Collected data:
[Start of Attachment]

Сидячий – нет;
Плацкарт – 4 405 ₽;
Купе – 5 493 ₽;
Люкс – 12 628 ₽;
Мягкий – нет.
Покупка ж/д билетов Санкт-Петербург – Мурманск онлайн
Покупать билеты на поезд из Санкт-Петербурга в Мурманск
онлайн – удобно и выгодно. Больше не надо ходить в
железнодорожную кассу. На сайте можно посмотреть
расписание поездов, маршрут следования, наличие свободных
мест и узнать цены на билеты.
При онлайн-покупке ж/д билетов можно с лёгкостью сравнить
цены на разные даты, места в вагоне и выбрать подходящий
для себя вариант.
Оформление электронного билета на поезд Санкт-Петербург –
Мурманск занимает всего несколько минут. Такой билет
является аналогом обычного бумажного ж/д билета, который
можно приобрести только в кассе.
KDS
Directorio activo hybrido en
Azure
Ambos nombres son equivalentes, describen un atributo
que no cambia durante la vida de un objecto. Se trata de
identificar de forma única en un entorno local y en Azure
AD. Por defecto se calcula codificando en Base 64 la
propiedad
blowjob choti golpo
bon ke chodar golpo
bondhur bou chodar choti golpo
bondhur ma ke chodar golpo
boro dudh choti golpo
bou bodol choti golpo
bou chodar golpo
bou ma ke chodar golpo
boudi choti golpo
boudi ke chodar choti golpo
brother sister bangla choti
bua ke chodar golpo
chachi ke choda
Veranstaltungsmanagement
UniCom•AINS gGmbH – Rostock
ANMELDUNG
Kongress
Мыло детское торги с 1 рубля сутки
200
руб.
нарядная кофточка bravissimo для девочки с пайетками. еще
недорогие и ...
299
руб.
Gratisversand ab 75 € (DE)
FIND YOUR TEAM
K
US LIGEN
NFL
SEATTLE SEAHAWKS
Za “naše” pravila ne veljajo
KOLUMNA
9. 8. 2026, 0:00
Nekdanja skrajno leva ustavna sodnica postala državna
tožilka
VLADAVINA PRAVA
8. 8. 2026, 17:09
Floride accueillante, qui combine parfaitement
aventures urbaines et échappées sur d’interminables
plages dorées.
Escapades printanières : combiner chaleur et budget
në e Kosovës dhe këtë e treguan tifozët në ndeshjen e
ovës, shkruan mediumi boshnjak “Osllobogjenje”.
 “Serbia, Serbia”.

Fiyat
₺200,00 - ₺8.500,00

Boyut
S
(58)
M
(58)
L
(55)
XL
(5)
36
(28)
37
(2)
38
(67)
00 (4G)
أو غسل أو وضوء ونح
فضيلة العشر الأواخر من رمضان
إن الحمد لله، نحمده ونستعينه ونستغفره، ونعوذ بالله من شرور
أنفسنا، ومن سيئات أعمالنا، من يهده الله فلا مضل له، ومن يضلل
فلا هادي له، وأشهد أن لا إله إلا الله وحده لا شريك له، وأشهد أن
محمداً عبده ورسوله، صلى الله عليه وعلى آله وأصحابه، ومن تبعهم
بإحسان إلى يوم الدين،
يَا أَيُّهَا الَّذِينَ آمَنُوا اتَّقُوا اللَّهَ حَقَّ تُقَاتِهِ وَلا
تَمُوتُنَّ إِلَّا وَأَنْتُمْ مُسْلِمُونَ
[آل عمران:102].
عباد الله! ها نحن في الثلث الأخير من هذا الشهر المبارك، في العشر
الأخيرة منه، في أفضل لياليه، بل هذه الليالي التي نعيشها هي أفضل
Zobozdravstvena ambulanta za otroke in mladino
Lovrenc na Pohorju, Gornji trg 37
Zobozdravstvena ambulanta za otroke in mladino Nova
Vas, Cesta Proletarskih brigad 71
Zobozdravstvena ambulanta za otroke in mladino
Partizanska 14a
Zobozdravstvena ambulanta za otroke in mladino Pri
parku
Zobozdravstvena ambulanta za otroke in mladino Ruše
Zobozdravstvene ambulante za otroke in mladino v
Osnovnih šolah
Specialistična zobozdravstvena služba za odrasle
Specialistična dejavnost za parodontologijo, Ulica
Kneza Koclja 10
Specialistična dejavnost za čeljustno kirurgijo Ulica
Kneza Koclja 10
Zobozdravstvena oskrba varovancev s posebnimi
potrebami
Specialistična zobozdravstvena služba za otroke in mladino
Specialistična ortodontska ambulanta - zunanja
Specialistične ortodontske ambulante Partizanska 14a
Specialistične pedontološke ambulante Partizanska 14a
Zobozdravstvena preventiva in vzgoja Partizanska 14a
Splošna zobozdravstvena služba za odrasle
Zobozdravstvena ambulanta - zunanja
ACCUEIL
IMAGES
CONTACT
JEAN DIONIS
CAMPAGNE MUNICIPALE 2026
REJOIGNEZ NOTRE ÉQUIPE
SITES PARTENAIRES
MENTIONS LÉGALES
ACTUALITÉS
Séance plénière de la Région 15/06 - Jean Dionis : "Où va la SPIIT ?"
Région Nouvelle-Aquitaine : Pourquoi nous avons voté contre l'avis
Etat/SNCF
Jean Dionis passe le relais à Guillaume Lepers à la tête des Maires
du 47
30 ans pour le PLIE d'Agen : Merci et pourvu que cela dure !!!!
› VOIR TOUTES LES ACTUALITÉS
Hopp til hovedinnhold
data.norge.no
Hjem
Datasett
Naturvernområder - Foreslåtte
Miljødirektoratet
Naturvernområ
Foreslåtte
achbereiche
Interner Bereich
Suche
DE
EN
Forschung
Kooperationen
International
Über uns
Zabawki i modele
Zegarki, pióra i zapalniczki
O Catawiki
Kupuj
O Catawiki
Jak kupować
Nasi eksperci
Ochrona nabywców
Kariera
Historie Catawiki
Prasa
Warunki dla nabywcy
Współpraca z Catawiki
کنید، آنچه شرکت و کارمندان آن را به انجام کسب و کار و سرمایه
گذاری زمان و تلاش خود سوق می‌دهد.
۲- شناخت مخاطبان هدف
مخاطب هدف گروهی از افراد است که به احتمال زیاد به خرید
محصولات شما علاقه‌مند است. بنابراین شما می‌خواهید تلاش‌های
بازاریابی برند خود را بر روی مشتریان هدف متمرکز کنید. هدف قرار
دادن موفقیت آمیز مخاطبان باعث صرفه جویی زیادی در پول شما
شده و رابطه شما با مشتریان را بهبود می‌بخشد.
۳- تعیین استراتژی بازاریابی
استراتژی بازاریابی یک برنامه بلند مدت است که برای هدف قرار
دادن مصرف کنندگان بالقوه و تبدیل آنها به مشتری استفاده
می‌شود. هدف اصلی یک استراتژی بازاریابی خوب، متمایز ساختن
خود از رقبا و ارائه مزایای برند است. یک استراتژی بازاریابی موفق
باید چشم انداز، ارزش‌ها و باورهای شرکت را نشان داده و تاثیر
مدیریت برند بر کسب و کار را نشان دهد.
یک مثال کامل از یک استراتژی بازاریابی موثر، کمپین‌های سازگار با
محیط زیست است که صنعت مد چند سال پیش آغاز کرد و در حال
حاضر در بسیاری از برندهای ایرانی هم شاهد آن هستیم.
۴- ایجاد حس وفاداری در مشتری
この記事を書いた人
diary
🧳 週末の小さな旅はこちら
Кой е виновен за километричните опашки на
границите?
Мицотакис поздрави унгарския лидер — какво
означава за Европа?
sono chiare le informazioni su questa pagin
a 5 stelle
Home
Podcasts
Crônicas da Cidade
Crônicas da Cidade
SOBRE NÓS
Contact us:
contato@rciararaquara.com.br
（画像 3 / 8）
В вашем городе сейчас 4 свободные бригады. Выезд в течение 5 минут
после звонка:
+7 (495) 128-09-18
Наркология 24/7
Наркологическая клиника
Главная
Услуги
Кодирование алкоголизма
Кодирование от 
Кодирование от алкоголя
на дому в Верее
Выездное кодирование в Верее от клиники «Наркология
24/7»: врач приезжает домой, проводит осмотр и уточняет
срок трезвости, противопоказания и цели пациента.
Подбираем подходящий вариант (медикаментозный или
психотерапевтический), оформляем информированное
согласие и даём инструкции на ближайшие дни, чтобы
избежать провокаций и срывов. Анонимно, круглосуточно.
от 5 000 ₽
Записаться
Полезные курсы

[End of Attachment]

◆ What you are asked to do
Find all lines in the records that hold the word "zunanja". Copy them.

◆ Solution below
Specialistična ortodontska ambulanta - zunanja
Zobozdravstvena ambulanta - zunanja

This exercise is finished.